Thiruvananthapuram: An ambitious plan to launch new courses in colleges in Kerala is afoot and a high-level meeting in this regard is on the cards. New courses will begin by next September or October.
The state government has sought the permission of the Governor, who is the Chancellor of all universities, to extend the deadline for applying for new courses till August 31. After the nod, the government will ask the universities to assess the basic facilities at the colleges. An integrated system is also likely to be formed for preparing the curriculum.
Kerala Chief Minister Pinarayi Vijayan had suggested that students should be given educational opportunities in their home state itself as they would not be able to travel outside the state due to the COVID-19 crisis.
The Cabinet will decide on the type of courses that should be started and the guidelines for these.
During the last Budget presentation, Finance Minister Thomas Isaac had announced that 60 new courses will be started in high-ranking institutions that had secured good grades in assessment.
However, the government decided to start the courses in colleges with sufficient facilities. Outstanding self-financing colleges will also be considered.
Last year, the classes for first-year degree courses had begun on June 24. But this year, as the CBSE will announce the class XII results only in August; therefore, degree courses could begin only by September or October. By then, the authorities hope to complete the procedures.
Governor to meet V-Cs
Kerala Governor Arif Mohammad Khan will call a meeting of the Vice-Chancellors to discuss the new courses and the educational activities at colleges and universities.

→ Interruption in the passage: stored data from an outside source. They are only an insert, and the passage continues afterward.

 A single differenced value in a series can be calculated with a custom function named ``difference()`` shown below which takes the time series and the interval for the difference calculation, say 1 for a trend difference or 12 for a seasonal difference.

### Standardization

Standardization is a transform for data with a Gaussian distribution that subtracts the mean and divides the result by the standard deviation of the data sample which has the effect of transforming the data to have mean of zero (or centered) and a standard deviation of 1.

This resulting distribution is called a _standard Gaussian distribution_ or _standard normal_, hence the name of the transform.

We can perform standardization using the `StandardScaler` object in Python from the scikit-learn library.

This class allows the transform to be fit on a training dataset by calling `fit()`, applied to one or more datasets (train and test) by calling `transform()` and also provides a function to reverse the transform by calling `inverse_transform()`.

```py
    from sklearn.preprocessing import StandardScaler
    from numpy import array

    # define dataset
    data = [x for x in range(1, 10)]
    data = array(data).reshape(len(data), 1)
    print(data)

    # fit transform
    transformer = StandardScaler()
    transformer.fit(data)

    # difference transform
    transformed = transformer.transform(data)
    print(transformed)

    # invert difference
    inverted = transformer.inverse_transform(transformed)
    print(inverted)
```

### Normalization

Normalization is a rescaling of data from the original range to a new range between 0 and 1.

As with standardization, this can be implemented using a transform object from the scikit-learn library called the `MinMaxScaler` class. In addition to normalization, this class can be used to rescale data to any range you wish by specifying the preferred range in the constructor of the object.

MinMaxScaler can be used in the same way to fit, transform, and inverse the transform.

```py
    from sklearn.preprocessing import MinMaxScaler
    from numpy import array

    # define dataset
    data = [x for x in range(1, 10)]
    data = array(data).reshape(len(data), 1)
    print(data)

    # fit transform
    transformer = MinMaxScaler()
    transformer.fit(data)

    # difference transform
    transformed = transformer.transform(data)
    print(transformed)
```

The meeting is likely to be held on June 30-July 1.
Minister K T Jaleel had earlier met the Governor and submitted the report of the government-constituted expert committee. The panel proposes four-year degree courses.

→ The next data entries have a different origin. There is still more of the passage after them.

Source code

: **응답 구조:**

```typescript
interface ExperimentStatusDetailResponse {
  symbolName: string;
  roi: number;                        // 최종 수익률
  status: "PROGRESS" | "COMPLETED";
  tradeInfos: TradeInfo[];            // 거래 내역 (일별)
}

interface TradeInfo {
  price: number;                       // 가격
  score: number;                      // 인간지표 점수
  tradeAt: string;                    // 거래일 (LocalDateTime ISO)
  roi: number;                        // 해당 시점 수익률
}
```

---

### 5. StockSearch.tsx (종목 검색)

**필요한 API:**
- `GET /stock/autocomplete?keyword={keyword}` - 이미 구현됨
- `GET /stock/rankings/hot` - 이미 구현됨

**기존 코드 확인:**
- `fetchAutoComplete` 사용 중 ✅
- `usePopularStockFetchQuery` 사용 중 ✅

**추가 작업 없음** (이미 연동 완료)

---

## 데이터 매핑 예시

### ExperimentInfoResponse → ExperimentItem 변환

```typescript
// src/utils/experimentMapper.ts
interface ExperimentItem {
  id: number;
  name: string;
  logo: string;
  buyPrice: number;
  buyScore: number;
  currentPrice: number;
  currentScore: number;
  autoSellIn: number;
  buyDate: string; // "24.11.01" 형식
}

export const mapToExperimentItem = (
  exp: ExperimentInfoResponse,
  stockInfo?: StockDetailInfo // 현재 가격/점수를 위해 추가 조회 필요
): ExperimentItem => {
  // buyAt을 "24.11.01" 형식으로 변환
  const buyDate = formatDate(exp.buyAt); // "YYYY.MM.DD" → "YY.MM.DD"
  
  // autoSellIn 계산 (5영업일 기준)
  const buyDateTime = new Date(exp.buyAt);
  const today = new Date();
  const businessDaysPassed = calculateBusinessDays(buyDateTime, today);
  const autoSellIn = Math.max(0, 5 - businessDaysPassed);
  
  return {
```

The expert committee recommended for four-year degree courses as it is difficult to get admission for post-graduate courses in foreign universities after a regular three-year course in the state.
The committee also pointed out that several courses in Kerala universities had poor demand from students.
Earlier, students used to opt for BCA, BSC Computer Science, IT, and BSC Maths courses if they failed to secure admission for engineering.
As even engineering courses face a dearth of students, not many students opt for the other courses, the committee noted.
Moreover, even though new-age courses such as BSC Microbiology, Biotechnology, Biochemistry, Bio-statistics, Bio-informatics, Hotel Management, BBA, and BBM were started at self-financing colleges, these did not create the expected job opportunities.
Some of the colleges had to stop the courses due to fewer students. The B.Voc programme of the UGC also failed to attract students, the panel noted.